• _EXERCISE DATA_
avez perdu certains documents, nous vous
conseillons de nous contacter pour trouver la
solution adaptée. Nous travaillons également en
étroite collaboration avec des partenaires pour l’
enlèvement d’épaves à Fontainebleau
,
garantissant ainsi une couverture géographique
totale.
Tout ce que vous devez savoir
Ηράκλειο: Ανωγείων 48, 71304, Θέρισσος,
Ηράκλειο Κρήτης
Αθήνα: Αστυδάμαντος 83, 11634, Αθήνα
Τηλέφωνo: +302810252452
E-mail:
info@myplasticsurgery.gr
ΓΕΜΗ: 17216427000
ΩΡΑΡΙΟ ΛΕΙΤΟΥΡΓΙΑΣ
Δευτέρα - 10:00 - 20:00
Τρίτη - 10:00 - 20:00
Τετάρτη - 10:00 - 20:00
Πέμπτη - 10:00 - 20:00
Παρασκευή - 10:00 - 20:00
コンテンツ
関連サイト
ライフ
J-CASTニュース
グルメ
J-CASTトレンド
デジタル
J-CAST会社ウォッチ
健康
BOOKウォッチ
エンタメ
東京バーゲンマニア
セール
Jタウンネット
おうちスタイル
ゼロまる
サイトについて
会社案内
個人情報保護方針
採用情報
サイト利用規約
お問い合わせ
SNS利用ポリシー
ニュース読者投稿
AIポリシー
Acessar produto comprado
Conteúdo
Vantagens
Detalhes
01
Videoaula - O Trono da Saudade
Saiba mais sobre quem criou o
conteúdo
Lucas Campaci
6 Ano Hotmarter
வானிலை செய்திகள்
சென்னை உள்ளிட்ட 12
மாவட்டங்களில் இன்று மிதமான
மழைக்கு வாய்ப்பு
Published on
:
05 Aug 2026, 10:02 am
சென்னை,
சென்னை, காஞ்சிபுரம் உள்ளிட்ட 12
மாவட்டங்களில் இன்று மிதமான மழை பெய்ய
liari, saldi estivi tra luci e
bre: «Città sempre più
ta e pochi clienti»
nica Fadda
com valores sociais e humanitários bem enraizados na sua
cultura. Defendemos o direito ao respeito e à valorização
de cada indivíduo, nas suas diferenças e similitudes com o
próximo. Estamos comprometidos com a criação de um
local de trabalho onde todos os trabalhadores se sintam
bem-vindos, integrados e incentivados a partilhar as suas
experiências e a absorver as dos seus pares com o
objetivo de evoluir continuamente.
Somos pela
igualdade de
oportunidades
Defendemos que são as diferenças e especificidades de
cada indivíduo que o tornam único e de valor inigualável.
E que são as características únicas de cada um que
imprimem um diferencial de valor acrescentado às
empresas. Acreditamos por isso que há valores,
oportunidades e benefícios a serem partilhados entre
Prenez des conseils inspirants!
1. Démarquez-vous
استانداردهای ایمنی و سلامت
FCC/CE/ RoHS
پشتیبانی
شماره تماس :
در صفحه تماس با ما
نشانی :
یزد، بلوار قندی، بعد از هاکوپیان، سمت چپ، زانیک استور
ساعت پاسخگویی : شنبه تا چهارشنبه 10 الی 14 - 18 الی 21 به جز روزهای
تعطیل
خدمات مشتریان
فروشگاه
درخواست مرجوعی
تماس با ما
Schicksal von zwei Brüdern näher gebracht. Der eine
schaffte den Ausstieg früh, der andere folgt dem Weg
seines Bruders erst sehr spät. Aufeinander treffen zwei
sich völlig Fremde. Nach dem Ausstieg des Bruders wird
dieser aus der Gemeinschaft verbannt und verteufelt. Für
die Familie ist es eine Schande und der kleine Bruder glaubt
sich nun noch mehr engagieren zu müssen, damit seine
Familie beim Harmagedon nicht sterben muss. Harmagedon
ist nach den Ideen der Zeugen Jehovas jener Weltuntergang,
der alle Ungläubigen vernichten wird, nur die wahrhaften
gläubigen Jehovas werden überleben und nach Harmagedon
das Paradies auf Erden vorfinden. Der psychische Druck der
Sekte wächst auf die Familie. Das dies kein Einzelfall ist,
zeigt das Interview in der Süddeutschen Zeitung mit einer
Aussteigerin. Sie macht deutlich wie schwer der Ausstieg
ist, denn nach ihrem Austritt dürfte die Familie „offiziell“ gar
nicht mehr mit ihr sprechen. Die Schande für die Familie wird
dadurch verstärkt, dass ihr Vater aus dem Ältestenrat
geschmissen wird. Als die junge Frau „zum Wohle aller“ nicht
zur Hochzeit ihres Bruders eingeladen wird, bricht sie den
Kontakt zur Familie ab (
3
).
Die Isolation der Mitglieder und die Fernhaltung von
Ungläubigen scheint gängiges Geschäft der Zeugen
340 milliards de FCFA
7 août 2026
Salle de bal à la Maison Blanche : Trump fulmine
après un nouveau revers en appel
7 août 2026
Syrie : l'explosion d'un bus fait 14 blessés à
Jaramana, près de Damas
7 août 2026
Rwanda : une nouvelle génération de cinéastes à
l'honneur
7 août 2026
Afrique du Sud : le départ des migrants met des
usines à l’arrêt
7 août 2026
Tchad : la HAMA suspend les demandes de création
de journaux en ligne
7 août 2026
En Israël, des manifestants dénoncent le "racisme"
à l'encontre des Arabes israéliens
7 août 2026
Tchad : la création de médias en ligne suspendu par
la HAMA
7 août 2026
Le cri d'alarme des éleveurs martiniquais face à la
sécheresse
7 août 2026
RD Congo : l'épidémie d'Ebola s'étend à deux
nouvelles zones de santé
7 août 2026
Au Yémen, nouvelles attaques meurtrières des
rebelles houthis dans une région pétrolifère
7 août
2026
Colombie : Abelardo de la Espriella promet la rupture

• _REQUEST_
Whichever lines of the records above hold the word "Harmagedon" should all be copied out.

• _OUTPUT FOR THIS EXERCISE_
Familie beim Harmagedon nicht sterben muss. Harmagedon
gläubigen Jehovas werden überleben und nach Harmagedon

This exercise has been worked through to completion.